Let's say initially the atmospheric pressure on the upper piston is $P$ and its the same just below it as well .

What about the spring? It is not necessarily in its relaxed state. That is why it is easier to work in terms of changes to forces and pressures.

Now , if the upper piston goes down by $y_1$ then the pressure on the upper piston increases to $P+\rho g y_1$ .

Eh? Why? The piston does not become immersed in water.
The spring changes length, though.

 

[Bling Fizikst]

What about the spring? It is not necessarily in its relaxed state. That is why it is easier to work in terms of changes to forces and pressures.

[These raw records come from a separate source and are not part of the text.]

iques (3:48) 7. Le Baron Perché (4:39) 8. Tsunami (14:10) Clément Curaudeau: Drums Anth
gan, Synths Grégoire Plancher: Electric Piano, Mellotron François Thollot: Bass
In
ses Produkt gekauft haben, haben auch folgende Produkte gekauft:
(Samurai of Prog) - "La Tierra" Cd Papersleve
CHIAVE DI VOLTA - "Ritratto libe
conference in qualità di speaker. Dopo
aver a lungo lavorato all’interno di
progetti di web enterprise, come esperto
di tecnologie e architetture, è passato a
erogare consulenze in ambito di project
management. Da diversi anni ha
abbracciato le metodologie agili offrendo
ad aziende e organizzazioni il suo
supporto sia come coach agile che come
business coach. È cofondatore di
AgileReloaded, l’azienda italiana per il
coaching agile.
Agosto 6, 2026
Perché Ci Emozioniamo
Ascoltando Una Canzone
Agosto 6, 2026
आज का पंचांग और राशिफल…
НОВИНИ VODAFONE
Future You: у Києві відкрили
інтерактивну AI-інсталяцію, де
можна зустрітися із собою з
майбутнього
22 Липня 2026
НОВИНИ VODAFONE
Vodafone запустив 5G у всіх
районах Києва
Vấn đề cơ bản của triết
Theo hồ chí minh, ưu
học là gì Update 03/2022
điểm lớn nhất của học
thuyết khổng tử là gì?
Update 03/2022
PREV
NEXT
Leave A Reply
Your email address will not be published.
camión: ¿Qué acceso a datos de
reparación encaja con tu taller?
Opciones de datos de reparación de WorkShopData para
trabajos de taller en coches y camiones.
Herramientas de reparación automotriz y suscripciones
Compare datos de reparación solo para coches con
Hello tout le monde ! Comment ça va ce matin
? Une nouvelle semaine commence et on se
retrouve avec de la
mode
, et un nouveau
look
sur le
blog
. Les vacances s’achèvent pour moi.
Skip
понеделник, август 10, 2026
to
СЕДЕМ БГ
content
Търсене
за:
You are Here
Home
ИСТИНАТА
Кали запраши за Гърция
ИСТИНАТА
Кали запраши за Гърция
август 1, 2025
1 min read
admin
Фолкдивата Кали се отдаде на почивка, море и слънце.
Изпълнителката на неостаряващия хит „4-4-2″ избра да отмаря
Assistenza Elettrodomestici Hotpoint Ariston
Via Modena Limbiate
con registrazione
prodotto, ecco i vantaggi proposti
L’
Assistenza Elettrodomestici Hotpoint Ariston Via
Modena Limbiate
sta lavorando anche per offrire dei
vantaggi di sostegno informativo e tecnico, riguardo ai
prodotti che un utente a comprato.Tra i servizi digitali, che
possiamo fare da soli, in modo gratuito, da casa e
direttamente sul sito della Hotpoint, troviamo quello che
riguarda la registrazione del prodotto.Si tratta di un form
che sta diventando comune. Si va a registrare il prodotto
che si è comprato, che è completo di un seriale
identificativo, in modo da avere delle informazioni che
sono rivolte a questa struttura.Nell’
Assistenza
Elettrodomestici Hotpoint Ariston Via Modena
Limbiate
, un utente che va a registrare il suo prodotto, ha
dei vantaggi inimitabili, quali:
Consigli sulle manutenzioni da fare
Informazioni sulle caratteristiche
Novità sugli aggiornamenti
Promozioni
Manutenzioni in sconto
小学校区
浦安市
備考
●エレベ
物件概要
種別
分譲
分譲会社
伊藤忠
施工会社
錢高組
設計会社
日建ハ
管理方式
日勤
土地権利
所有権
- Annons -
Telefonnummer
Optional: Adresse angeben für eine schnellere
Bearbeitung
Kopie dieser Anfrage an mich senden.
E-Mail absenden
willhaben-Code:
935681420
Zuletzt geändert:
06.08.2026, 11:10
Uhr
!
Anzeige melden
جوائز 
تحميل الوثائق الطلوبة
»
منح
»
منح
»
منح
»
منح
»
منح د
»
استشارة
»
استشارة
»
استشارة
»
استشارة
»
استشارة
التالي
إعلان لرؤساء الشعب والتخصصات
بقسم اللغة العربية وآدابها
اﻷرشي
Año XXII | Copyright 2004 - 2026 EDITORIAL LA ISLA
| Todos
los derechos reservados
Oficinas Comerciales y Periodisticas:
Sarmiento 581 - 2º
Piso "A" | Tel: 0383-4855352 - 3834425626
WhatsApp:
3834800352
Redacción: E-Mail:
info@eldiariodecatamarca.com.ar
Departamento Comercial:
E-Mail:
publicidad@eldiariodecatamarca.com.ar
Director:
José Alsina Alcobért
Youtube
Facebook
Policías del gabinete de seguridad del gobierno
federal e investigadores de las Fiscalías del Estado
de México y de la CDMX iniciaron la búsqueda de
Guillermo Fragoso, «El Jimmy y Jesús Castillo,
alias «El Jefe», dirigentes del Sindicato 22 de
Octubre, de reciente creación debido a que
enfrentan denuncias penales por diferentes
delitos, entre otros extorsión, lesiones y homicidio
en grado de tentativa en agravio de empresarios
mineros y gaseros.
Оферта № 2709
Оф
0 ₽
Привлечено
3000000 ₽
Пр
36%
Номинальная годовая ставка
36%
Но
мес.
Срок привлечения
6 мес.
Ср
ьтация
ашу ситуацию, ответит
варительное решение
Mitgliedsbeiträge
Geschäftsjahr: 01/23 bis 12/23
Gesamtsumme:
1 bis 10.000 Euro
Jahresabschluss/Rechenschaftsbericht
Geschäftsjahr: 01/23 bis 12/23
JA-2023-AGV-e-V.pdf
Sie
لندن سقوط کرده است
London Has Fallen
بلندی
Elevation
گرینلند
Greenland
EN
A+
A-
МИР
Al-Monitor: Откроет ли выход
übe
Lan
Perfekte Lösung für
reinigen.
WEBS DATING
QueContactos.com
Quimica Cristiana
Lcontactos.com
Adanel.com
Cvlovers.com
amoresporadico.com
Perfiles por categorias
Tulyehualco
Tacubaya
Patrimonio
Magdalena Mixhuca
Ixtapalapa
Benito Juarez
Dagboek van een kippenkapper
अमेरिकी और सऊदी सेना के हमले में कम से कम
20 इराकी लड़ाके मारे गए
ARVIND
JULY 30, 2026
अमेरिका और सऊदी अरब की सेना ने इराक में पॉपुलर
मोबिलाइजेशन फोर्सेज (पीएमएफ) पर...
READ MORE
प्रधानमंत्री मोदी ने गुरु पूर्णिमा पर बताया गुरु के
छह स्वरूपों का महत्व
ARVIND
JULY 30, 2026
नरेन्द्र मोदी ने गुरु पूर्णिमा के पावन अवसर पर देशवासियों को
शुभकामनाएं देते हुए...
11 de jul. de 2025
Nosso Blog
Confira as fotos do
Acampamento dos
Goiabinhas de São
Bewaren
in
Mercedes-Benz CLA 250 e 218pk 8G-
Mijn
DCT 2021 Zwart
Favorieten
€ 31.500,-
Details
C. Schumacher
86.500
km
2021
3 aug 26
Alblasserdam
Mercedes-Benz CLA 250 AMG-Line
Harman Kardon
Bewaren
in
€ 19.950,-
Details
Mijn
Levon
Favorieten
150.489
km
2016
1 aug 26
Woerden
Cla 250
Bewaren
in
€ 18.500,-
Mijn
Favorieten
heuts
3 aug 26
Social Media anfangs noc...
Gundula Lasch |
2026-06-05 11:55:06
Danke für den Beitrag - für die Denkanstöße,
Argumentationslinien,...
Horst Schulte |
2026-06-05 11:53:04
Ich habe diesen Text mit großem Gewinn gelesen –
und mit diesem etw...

Eh? Why? The piston does not become immersed in water.
The spring changes length, though.

Ahh i see . I redid the calculations now . If the upper piston went down by $y_1$ then the change in pressure exerted by the upperpiston would be $$\frac{ky_1}{s_1}$$ If the lower piston goes down by $y_2$ , then we can write the forces corresponding to change in pressures : $$ \left(\frac{ky_1}{s_1}+\rho g (h-y_1+y_2) - \rho g h\right)s_2 =mg$$ Doing the calculation gives : $$ y_1= \frac{mgs_1}{ks_2+\rho g s_1 (s_1-s_2)}$$ There still seems to be some slight error as there is a '-' in the denominator in the answer key .

 

[haruspex]

Ahh i see . I redid the calculations now . If the upper piston went down by $y_1$ then the change in pressure exerted by the upperpiston would be $$\frac{ky_1}{s_1}$$ If the lower piston goes down by $y_2$ , then we can write the forces corresponding to change in pressures : $$ \left(\frac{ky_1}{s_1}+\rho g (h-y_1+y_2) - \rho g h\right)s_2 =mg$$ Doing the calculation gives : $$ y_1= \frac{mgs_1}{ks_2+\rho g s_1 (s_1-s_2)}$$ There still seems to be some slight error as there is a '-' in the denominator in the answer key .

Two sign errors.
When a spring extends, which way does the force it exerts change?
To balance the added mass at the bottom, which way does the force at the lower piston need to change?

 

[Lnewqban]

Doing the calculation gives : $$ y_1= \frac{mgs_1}{ks_2+\rho g s_1 (s_1-s_2)}$$ There still seems to be some slight error as there is a '-' in the denominator in the answer key .

Let’s assume for a second that the container is perfectly cylindrical and that we have identical cross-section areas for the upper and lower pistons.
The height of the water column h should remain the same, regardless the magnitude of m.

If you make $S_1=S_2=S$;
then, $y_1=y_2=y$
and the equation gets simplified to be:

$$ y= \frac{mg}{k}$$

Because the shape of the vessel in our problem, we have certain mechanical advantage between both pistons.
The upper piston should slide at a slower rate than the lower piston.

Because of the above, $y_1<y_2$
and our equation will need to have a reduced value in the denominator, which will be achieved with “a '-' in the denominator in the answer key.”